Rabu, 19 Agustus 2009

Rosalind Franklin, Ahli kimia fisika peneliti struktur kristal DNA

Ahli kimia fisika Rosalind Franklin melakukan studi pemecahan dasar pada struktur kristal DNA, molekul kehidupan, yang mengandung kode genetik tiap manusia.

Rosalind Franklin dilahirkan di London, Inggris pada tanggal 25 Juli 1920, anak kedua dari lima bersaudara. Orangtuanya bernama Ellis dan Muriel Waley Franklin. Bersekolah di kampus putri St. Paul, ia memutuskan untuk menjadi ahli ilmu sains. Pada usia 18 tahun, ia mulai meneliti di Kampus Newham, sebuah universitas keputrian di Cambridge, dan lulus pada tahun 1941. Tahun berikutnya, ia bekerja dengan Ronal Norrish, seorang ahli kimia fisika yang belakangan mendapatkan hadiah Nobel Kimia pada tahun 1967.

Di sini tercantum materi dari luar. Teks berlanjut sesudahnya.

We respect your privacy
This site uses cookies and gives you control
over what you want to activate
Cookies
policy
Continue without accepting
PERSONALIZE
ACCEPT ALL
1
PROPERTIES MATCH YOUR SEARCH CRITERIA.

Dari tahun 1942 hingga 1946, Franklin bekerja untuk Asosiasi Penelitian Penggunaan Batubara Inggris, di mana ia menemukan perubahan struktur yang terjadi ketika batubara dan arang dipanaskan, yang menjelaskan mengapa sejumlah karbon membentuk grafit dengan kondisi yang sama. Untuk hasil ini, ia mendapatkan gelar Ph.D. dari Cambridge pada tahun 1945, melengkapi reputasinya sebagai ahli kimia peneliti dan bekerja di bawah tanah untuk sebuah daerah baru – serat karbon yang sangat kuat.

Dari tahun 1947 hingga 1950, Franklin mengunjungi Laboratoire Central des Services Chimiques de l’Etat di Paris dan mempelajari kristalografi sinar X. Pada tahun berikutnya, ia kembali ke Inggris dan bekerja di Kampus King di Universitas London dengan ahli fisika John Randalldalam sebuah grup antar cabang ilmu. Tugasnya adalah untuk mempelajari DNA menggunakan kristalografi sinar X. Pada tahun 1951-1952, ia menemukan dua bentuk DNA dan salah satunya adalah berstruktur heliks. Ia dan murid pascasarjana Raymond Gosling mempublikasikan sebuah paper pada tahun 1953 tentang DNA berheliks ganda. Paper itu diterima leh jurnal Nature, 11 hari setelah hal yang sama diajukan oleh Watson dan Crick. Keduanya dipublikasikan pada waktu yang beersamaan. Watson dan Crick yang menerima hadiah Nobel pada tahun 1962.

Franklin lalu bergabung dengan grup John Desmond Bernal di kampus Birkbeck. Ia tidak melanjutkan penelitian DNA tapi mengetuai grup penelitiannya, yang kemudian menjadi pemimpin dalam menetapkan struktur molekul virus menggunakan kristalografi sinar X. Grupnya diminta untuk membangun model molekul dua virus pada Pameran Dunia tahun 1958.

Rosalind Franklin didiagnosis dengan kanker rahim pada tahun 1956 dan wafat pada tanggal 16 April 1958, beberapa bulan sebelum model virusnya dipamerkan pada pameran Dunia di Brussels.